Bunun için de partinin güçlü ve kendini yenileyen bir yapı olarak sürmesi gerekiyor.
Başbakan Erdoğan da bunu istiyor. Çünkü partisiz cumhurbaşkanı örneğini Türkiye geçmişte çok gördü. Rahmetli Turgut Özal da, hatta sonradan yerine geçen Demirel de "partileri" ellerinden gittiği için istedikleri hiçbir şeyi yapamadılar.
Başbakan Erdoğan bu geçmiş tecrübeden hareketle her türlü makamı devretmesine rağmen teşkilatı devretmek istemiyor.
Çünkü siyaset makamla değil, teşkilatla yapılıyor.
Bunun için her ihtimalde partiyle bağının kopartılmasına karşı çıkıyor.
Buradan bakınca, cumhurbaşkanı adayı mı olacak yoksa başkası mı aday olacak belli değil.
Kaotik bir durumla karşı karşıya kalma ihtimali yüksek.

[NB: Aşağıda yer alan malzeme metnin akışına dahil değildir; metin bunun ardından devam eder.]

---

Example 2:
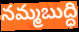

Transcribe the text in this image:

నమ్మబుద్ధి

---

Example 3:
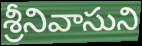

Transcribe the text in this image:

శ్రీనివాసుని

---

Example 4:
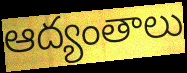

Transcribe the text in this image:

ఆద్యంతాలు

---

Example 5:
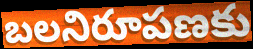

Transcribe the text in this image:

బలనిరూపణకుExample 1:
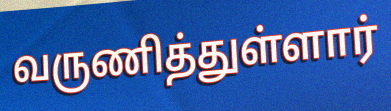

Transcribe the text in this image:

வருணித்துள்ளார்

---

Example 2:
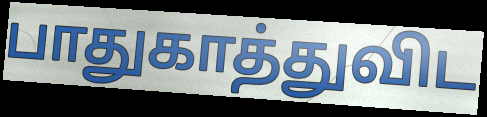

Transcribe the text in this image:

பாதுகாத்துவிட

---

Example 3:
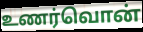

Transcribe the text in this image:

உணர்வொன்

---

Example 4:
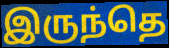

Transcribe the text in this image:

இருந்தெ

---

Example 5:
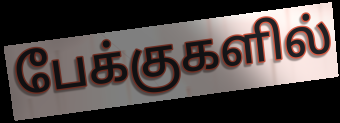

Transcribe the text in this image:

பேக்குகளில்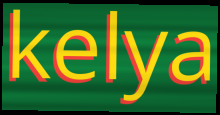
kelya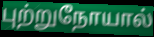
புற்றுநோயால்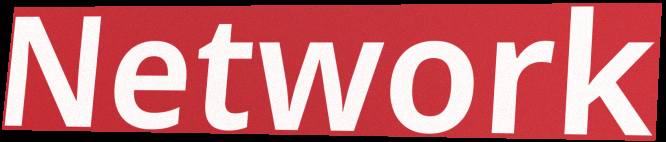
Network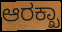
ಆರಕ್ಖಾ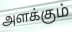
அளக்கும்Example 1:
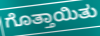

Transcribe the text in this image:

ಗೊತ್ತಾಯಿತು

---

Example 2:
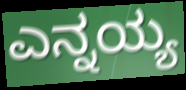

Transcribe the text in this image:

ಎನ್ನಯ್ಯ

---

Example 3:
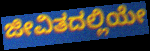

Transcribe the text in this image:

ಜೀವಿತದಲ್ಲಿಯೇ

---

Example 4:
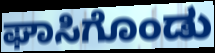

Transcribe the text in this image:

ಘಾಸಿಗೊಂಡು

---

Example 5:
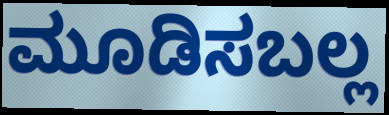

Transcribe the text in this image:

ಮೂಡಿಸಬಲ್ಲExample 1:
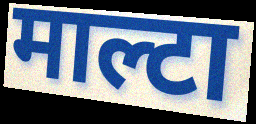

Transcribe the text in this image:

माल्टा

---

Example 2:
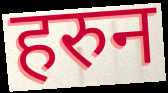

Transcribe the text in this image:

हरुन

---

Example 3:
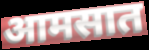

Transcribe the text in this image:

आमसात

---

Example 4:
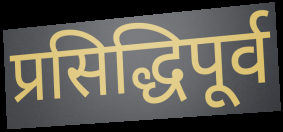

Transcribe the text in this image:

प्रसिद्धिपूर्व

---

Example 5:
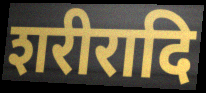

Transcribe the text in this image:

शरीरादिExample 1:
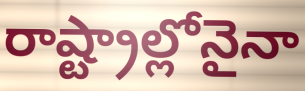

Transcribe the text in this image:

రాష్ట్రాల్లోనైనా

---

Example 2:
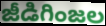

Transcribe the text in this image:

జీడిగింజల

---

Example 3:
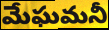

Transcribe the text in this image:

మేఘమనీ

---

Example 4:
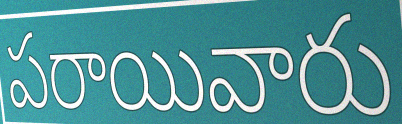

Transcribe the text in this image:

పరాయివారు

Çözüm demokratikleşme atağı
Bu noktaya gitmeden ve anayasa referandumunu 2014'e götürmeden bir çıkış yolu bulunabilir. Bu da yeni bir demokratikleşme paketiyle atağa geçmekten geçiyor. Ramazan sonrası bu tür ataklar sürpriz olmayacak.
Çözüm sürecinin umut yarattığı Kürt meselesinden, Alevi meselesine, yargıdan YÖK'e birçok alanda yeni adımlar atılır ve bunlar da yeni anayasa metniyle güvence altına alınırsa muhalefetin tüm itirazlarına rağmen sonbaharda farklı bir Türkiye'ye uyanmak mümkün.